Most beautiful small birds - Sykalo Eugen 2024

Common Kingfisher (Alcedo atthis)


  • Species name: Common Kingfisher, Eurasian Kingfisher, River Kingfisher
  • Scientific name: Alcedo atthis
  • Family: Alcedinidae (Kingfishers)
  • Order: Coraciiformes (Rollers, Kingfishers, Bee-eaters)
  • Subclass: Neornithes (Modern birds)
  • Class: Aves (Birds)


  • Size: Small bird, about 16-18 cm (6.3-7.1 in) long with a wingspan of 25-27 cm (9.8-10.6 in).
  • Body shape: Compact and stocky, with a large head, short neck, and a stubby, powerful tail.
  • Plumage color:

Upperparts: Bright turquoise-blue with metallic sheen.

Underparts: Rusty orange.

Black mask and white patch under eyes.

Long, orange-red beak.

  • Beak: Long, straight, and pointed, orange-red in color, perfect for spearing fish and aquatic insects.
  • Legs: Short and bright orange.
  • Tail: Short and stubby.


  • Method of feeding: Hunts by perching on branches or reeds overlooking water, then diving headfirst to catch fish and aquatic insects.
  • Reproduction: Builds burrows in riverbanks or cliffs. Lays 4-7 white eggs. Both parents care for the young.
  • Movement: Resident in much of its range, but some migration in northern areas.
  • Communication: Loud, shrill whistle used to defend territory and attract mates. Also has chattering calls.


  • Habitat: Rivers, streams, lakes, ponds, and canals with clear water and overhanging vegetation.
  • Diet: Primarily fish and aquatic insects, but also crustaceans and amphibians.
  • Hunting methods: Perches on branches or reeds, spots prey in the water below, and dives headfirst to snatch it with its long, sharp beak.

Distribution: Found across Europe, Asia, and North Africa. Also found in parts of the Middle East and Siberia.


Don't underestimate the flash of turquoise that darts along rivers and streams - the Common Kingfisher is a feathered jewel with more than meets the eye. Beneath its vibrant plumage and dagger-like beak lies a treasure trove of fascinating facts and hidden skills that will leave you mesmerized by this aquatic acrobat:

Diving Dynamo: Forget graceful swans; the Kingfisher is a diving champion. It plunges headfirst into water with incredible speed and precision, catching unsuspecting fish in a flash of turquoise brilliance. Imagine them as feathered torpedoes with built-in underwater radar!

Unexpected Architects: Kingfisher nests aren't built on branches or in cozy hollows. These feathered engineers dig tunnels up to ten feet long in sandy riverbanks, creating burrows that offer cool refuge and protection for their chicks. Talk about feathered excavators with built-in shovels and a penchant for riverfront real estate!

Feathered Fashionista: The Kingfisher's beauty isn't just a splash of color.
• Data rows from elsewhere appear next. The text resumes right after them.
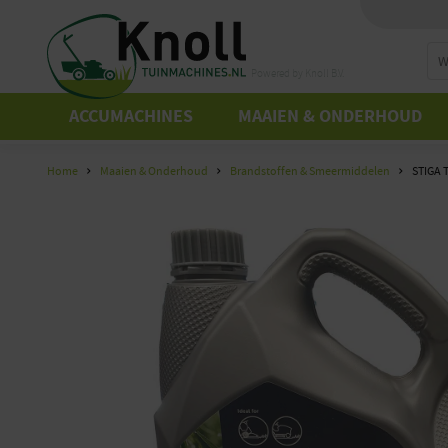
Powered by Knoll B.V.
ACCUMACHINES
MAAIEN & ONDERHOUD
Home
Maaien & Onderhoud
Brandstoffen & Smeermiddelen
STIGA 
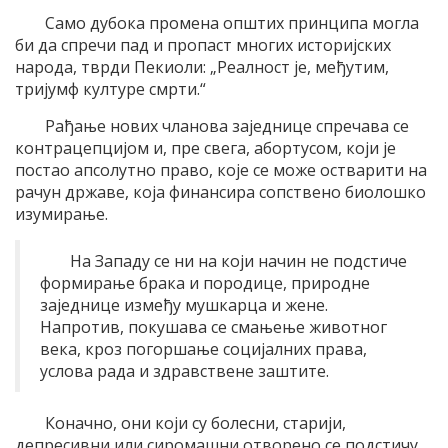
Само дубока промена општих принципа могла
би да спречи пад и пропаст многих историјских
народа, тврди Пекиоли: „Реалност је, међутим,
тријумф културе смрти.“
Рађање нових чланова заједнице спречава се
контрацепцијом и, пре свега, абортусом, који је
постао апсолутно право, које се може остварити на
рачун државе, која финансира сопствено биолошко
изумирање.
На Западу се ни на који начин не подстиче
формирање брака и породице, природне
заједнице између мушкарца и жене.
Напротив, покушава се смањење животног
века, кроз погоршање социјалних права,
услова рада и здравствене заштите.
Коначно, они који су болесни, старији,
депресивни или сиромашни отворено се подстичу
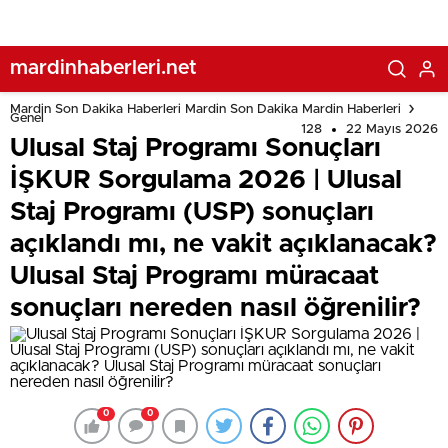
vakit açıklanacak? Ulusal Staj Programı müracaat
sonuçları nereden nasıl öğrenilir?
mardinhaberleri.net
Mardin Son Dakika Haberleri Mardin Son Dakika Mardin Haberleri
Genel
128
22 Mayıs 2026
Ulusal Staj Programı Sonuçları
İŞKUR Sorgulama 2026 | Ulusal
Staj Programı (USP) sonuçları
açıklandı mı, ne vakit açıklanacak?
Ulusal Staj Programı müracaat
sonuçları nereden nasıl öğrenilir?
0
0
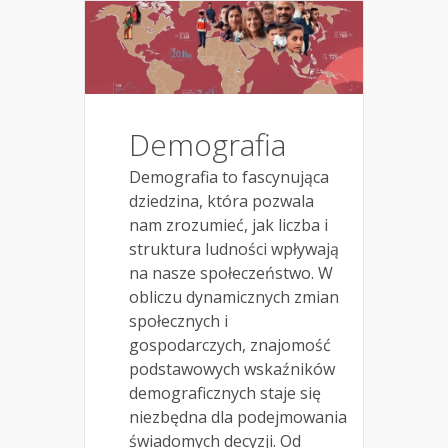
Demografia
Demografia to fascynująca
dziedzina, która pozwala
nam zrozumieć, jak liczba i
struktura ludności wpływają
na nasze społeczeństwo. W
obliczu dynamicznych zmian
społecznych i
gospodarczych, znajomość
podstawowych wskaźników
demograficznych staje się
niezbędna dla podejmowania
świadomych decyzji. Od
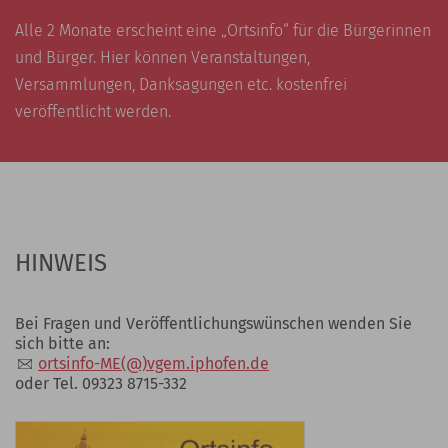
Alle 2 Monate erscheint eine „Ortsinfo“ für die Bürgerinnen
und Bürger. Hier können Veranstaltungen,
Versammlungen, Danksagungen etc. kostenfrei
veröffentlicht werden.
HINWEIS
Bei Fragen und Veröffentlichungswünschen wenden Sie
sich bitte an:
ortsinfo-ME(@)vgem.iphofen.de
oder Tel. 09323 8715-332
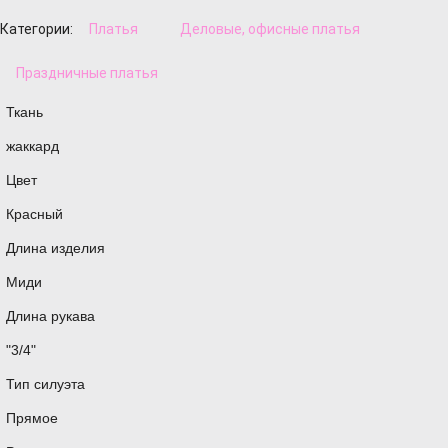
Категории:
Платья
Деловые, офисные платья
Праздничные платья
Ткань
жаккард
Цвет
Красный
Длина изделия
Миди
Длина рукава
"3/4"
Тип силуэта
Прямое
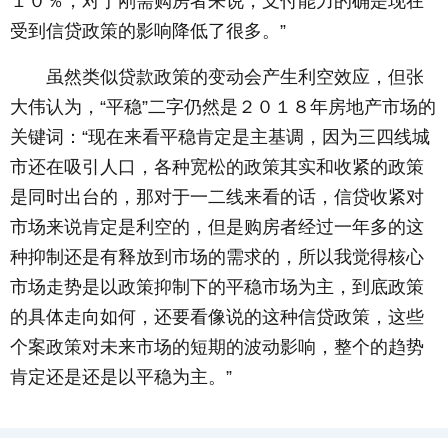
１０％，对于刚需购房者来说，支付能力的确是现在
受到信贷政策的影响降低了很多。”
虽然类似贷款政策的变动会产生利空效应，但张
大伟认为，“平稳”二字仍然是２０１８年房地产市场的
关键词：“现在来看平稳肯定是主基调，因为三四线城
市还在吸引人口，各种宽松的政策其实和收紧的政策
是同时出台的，那对于一二线来看的话，信贷收紧对
市场来说肯定是利空的，但是购房者经过一年多的这
种抑制还是有释放到市场的需求的，所以我觉得核心
市场走势是以政策抑制下的平稳市场为主，到底政策
的具体走向如何，还要看像说的这种信贷政策，这些
个案政策对未来市场的短期的波动影响，整个的趋势
肯定还是还是以平稳为主。”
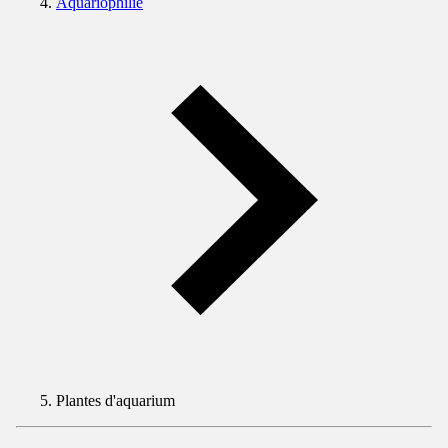
Aquariophilie
Plantes d'aquarium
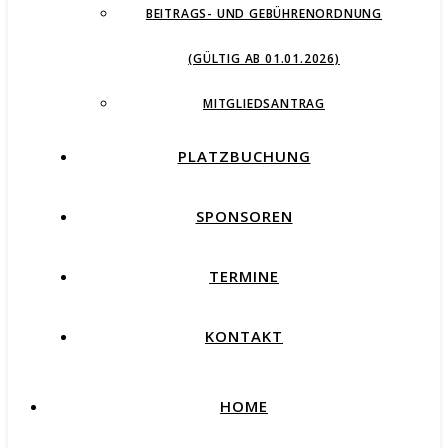
BEITRAGS- UND GEBÜHRENORDNUNG
(GÜLTIG AB 01.01.2026)
MITGLIEDSANTRAG
PLATZBUCHUNG
SPONSOREN
TERMINE
KONTAKT
HOME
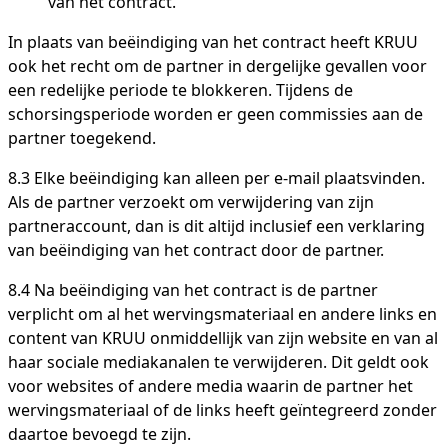
van het contract.
In plaats van beëindiging van het contract heeft KRUU
ook het recht om de partner in dergelijke gevallen voor
een redelijke periode te blokkeren. Tijdens de
schorsingsperiode worden er geen commissies aan de
partner toegekend.
8.3 Elke beëindiging kan alleen per e-mail plaatsvinden.
Als de partner verzoekt ​om verwijdering van zijn
partneraccount, dan is dit altijd inclusief een verklaring
van beëindiging van het contract door de partner.
8.4 Na beëindiging van het contract is de partner
verplicht om al het wervingsmateriaal en andere links en
content van KRUU onmiddellijk van zijn website en van al
haar sociale mediakanalen te verwijderen. Dit geldt ook
voor websites of andere media waarin de partner het
wervingsmateriaal of de links heeft geïntegreerd zonder
daartoe bevoegd te zijn.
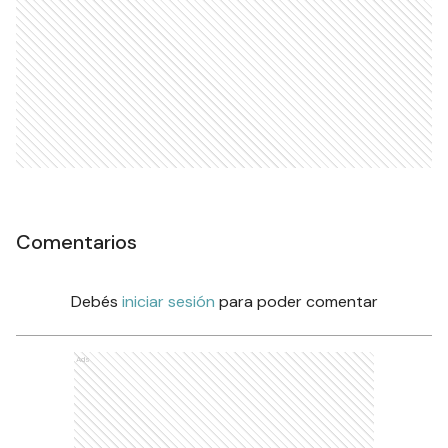
Comentarios
Debés
iniciar sesión
para poder comentar
Ads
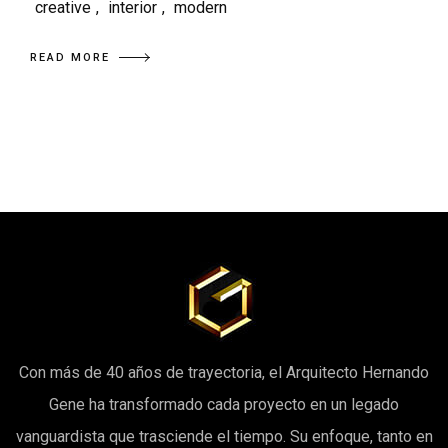
creative
,
interior
,
modern
READ MORE
Con más de 40 años de trayectoria, el Arquitecto Hernando
Gene ha transformado cada proyecto en un legado
vanguardista que trasciende el tiempo. Su enfoque, tanto en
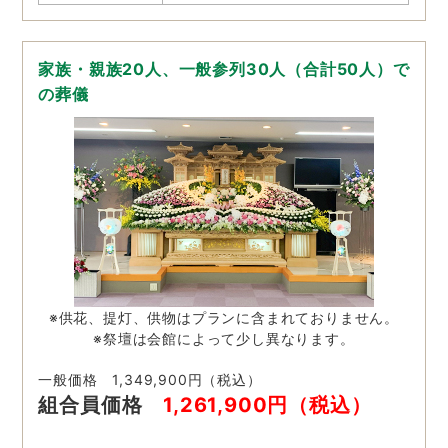
家族・親族20人、一般参列30人（合計50人）で
の葬儀
※供花、提灯、供物はプランに含まれておりません。
※祭壇は会館によって少し異なります。
一般価格 1,349,900円（税込）
組合員価格
1,261,900円（税込）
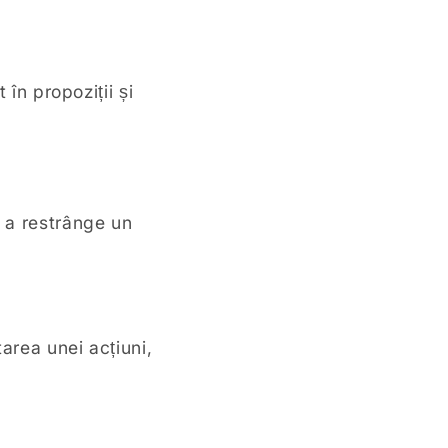
 în propoziții și
u a restrânge un
tarea unei acțiuni,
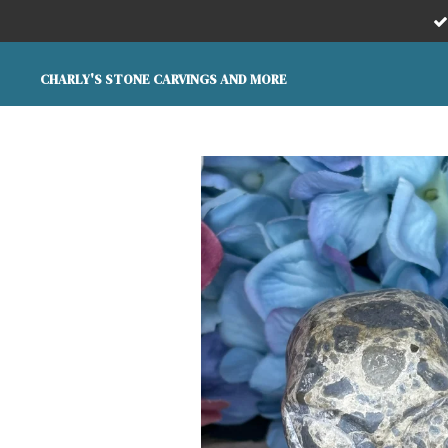
Ga
direct
naar
CHARLY'S STONE CARVINGS AND MORE
de
hoofdinhoud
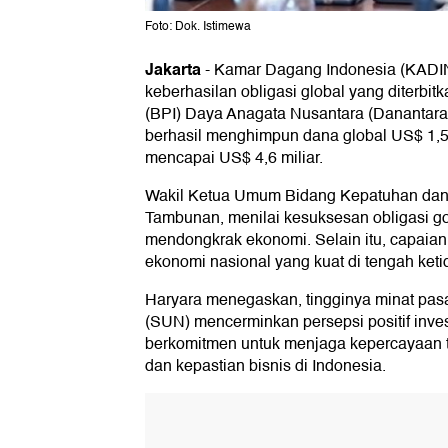
Foto: Dok. Istimewa
Jakarta
-
Kamar Dagang Indonesia (KADI
keberhasilan obligasi global yang diterbit
(BPI) Daya Anagata Nusantara (Danantara).
berhasil menghimpun dana global US$ 1,
mencapai US$ 4,6 miliar.
Wakil Ketua Umum Bidang Kepatuhan dan 
Tambunan, menilai kesuksesan obligasi go
mendongkrak ekonomi. Selain itu, capaian 
ekonomi nasional yang kuat di tengah keti
Haryara menegaskan, tingginya minat pasa
(SUN) mencerminkan persepsi positif inve
berkomitmen untuk menjaga kepercayaan 
dan kepastian bisnis di Indonesia.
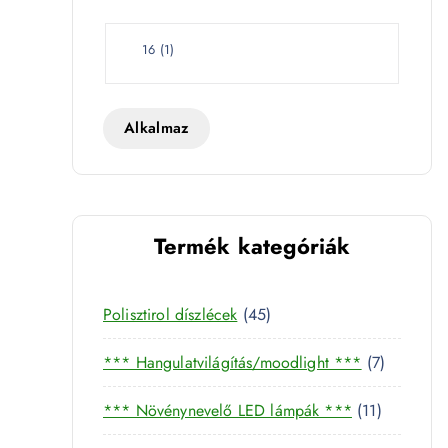
e
t
W
16
(
1
)
a
t
t
Alkalmaz
Termék kategóriák
4
Polisztirol díszlécek
45
5
7
*** Hangulatvilágítás/moodlight ***
7
t
t
0K - 21695 mennyiség
e
1
*** Növénynevelő LED lámpák ***
11
e
r
1
r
Its plumage reflects light in a spectacular way, making it shimmer and change hues depending on the angle. It's like a feathered disco ball with built-in iridescence!

Silent Stalker: Despite its vibrant appearance, the Kingfisher is a master of stealth. It perches motionless on branches, patiently waiting for prey, and its silent flight allows it to approach unsuspecting fish without a ripple. Think of them as feathered ninjas with built-in invisibility cloaks!

Unexpected Tool Users: Recent research suggests Kingfishers might be smarter than we thought. They have been observed using sticks and twigs to flush out prey from hiding beneath rocks and vegetation. Talk about feathered fishers with built-in underwater bait!

Symbiotic Symphony: Kingfishers play a vital role in the ecosystem. By controlling fish populations, they help maintain the health of waterways and freshwater ecosystems. These feathered fishermen contribute to a balanced aquatic symphony.

Cultural Charmer: Kingfishers have held a special place in human cultures for centuries. They appear in folklore, art, and even music, often symbolizing purity, swiftness, and the captivating beauty of nature. It's a testament to the enduring fascination we have with these feathered jewels of the rivers.

Hidden Vulnerability: Despite their resilience, Kingfishers face threats from habitat loss, pollution, and invasive species. Conservation efforts are crucial to ensure these vibrant jewels continue to grace our waterways for generations to come.